- Saved data entries -
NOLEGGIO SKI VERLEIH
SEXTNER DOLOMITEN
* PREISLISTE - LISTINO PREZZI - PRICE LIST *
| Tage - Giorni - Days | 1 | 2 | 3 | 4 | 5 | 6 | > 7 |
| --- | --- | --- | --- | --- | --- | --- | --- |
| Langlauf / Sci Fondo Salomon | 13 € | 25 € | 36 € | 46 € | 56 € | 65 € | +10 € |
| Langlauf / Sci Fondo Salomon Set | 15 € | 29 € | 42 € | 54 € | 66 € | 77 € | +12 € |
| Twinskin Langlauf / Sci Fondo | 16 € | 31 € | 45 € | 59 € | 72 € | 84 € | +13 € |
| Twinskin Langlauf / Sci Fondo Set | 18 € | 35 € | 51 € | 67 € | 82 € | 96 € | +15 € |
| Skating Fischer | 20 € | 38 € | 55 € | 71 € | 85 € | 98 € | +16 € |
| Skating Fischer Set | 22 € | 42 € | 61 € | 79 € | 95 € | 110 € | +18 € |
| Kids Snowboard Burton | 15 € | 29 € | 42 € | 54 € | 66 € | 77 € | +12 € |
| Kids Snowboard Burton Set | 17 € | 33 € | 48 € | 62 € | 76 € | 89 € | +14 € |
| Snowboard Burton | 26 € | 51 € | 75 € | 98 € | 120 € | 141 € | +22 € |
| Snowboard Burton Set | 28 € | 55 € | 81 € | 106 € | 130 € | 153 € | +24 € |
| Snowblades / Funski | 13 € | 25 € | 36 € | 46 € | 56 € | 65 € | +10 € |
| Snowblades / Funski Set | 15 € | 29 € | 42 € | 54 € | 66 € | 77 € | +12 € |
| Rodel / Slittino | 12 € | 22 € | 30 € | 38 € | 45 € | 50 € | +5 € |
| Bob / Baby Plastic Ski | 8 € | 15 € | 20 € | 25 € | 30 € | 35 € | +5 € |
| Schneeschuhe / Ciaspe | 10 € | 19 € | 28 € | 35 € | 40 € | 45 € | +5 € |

---

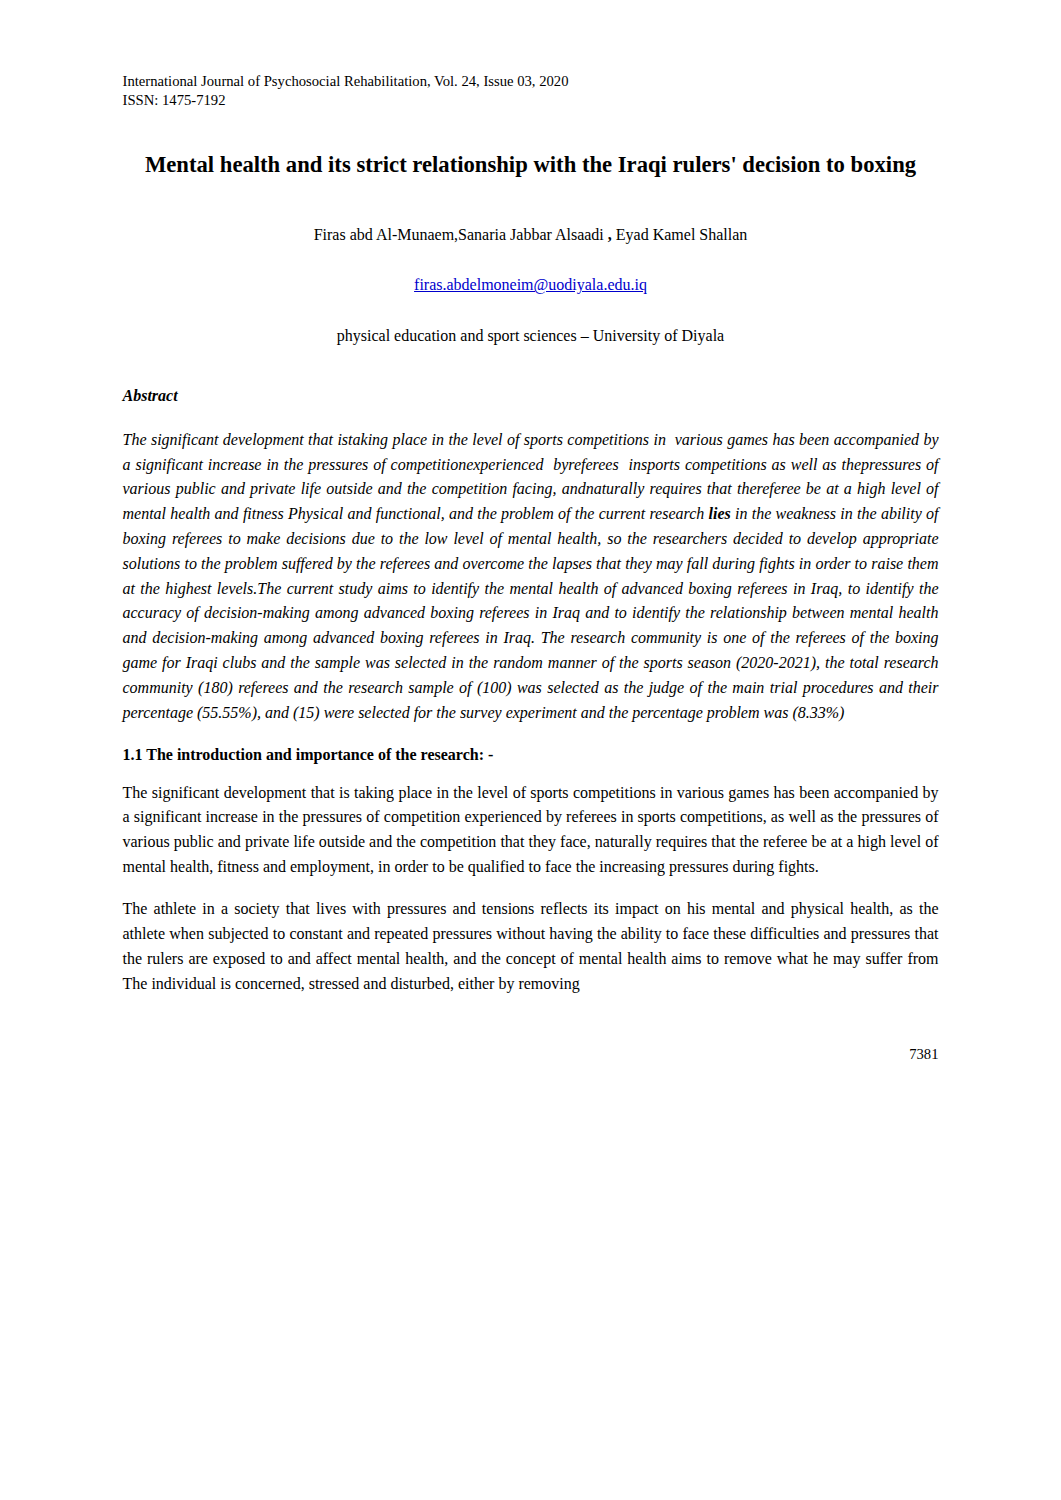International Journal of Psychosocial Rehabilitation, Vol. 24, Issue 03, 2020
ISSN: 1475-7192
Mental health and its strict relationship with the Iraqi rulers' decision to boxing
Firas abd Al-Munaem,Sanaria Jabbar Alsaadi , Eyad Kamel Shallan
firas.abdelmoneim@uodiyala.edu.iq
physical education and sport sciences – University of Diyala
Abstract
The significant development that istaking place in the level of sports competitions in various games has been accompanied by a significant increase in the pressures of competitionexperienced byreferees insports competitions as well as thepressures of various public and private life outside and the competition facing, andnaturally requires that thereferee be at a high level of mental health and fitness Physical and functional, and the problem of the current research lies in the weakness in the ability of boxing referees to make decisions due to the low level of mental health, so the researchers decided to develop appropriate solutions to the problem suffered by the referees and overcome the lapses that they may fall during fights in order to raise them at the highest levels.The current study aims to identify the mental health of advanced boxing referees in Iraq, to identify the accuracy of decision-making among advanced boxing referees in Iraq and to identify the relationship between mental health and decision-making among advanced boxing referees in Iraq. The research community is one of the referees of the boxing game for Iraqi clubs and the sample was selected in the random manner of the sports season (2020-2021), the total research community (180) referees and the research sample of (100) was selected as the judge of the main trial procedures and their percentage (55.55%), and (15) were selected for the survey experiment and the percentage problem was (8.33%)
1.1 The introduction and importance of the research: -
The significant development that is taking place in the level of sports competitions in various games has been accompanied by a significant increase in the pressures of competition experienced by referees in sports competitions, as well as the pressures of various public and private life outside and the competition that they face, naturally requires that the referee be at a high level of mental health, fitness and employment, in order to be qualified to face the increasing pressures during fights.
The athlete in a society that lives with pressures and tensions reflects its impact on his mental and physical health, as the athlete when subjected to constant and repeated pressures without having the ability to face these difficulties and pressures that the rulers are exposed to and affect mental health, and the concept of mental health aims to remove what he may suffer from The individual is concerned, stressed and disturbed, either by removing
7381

- Exercise brief -
Reproduce exactly the lines above from the line with "SEXTNER DOLOMITEN" to the line with "Schneeschuhe / Ciaspe", including both, and add nothing.

- Solution for this task -
SEXTNER DOLOMITEN
* PREISLISTE - LISTINO PREZZI - PRICE LIST *
| Tage - Giorni - Days | 1 | 2 | 3 | 4 | 5 | 6 | > 7 |
| --- | --- | --- | --- | --- | --- | --- | --- |
| Langlauf / Sci Fondo Salomon | 13 € | 25 € | 36 € | 46 € | 56 € | 65 € | +10 € |
| Langlauf / Sci Fondo Salomon Set | 15 € | 29 € | 42 € | 54 € | 66 € | 77 € | +12 € |
| Twinskin Langlauf / Sci Fondo | 16 € | 31 € | 45 € | 59 € | 72 € | 84 € | +13 € |
| Twinskin Langlauf / Sci Fondo Set | 18 € | 35 € | 51 € | 67 € | 82 € | 96 € | +15 € |
| Skating Fischer | 20 € | 38 € | 55 € | 71 € | 85 € | 98 € | +16 € |
| Skating Fischer Set | 22 € | 42 € | 61 € | 79 € | 95 € | 110 € | +18 € |
| Kids Snowboard Burton | 15 € | 29 € | 42 € | 54 € | 66 € | 77 € | +12 € |
| Kids Snowboard Burton Set | 17 € | 33 € | 48 € | 62 € | 76 € | 89 € | +14 € |
| Snowboard Burton | 26 € | 51 € | 75 € | 98 € | 120 € | 141 € | +22 € |
| Snowboard Burton Set | 28 € | 55 € | 81 € | 106 € | 130 € | 153 € | +24 € |
| Snowblades / Funski | 13 € | 25 € | 36 € | 46 € | 56 € | 65 € | +10 € |
| Snowblades / Funski Set | 15 € | 29 € | 42 € | 54 € | 66 € | 77 € | +12 € |
| Rodel / Slittino | 12 € | 22 € | 30 € | 38 € | 45 € | 50 € | +5 € |
| Bob / Baby Plastic Ski | 8 € | 15 € | 20 € | 25 € | 30 € | 35 € | +5 € |
| Schneeschuhe / Ciaspe | 10 € | 19 € | 28 € | 35 € | 40 € | 45 € | +5 € |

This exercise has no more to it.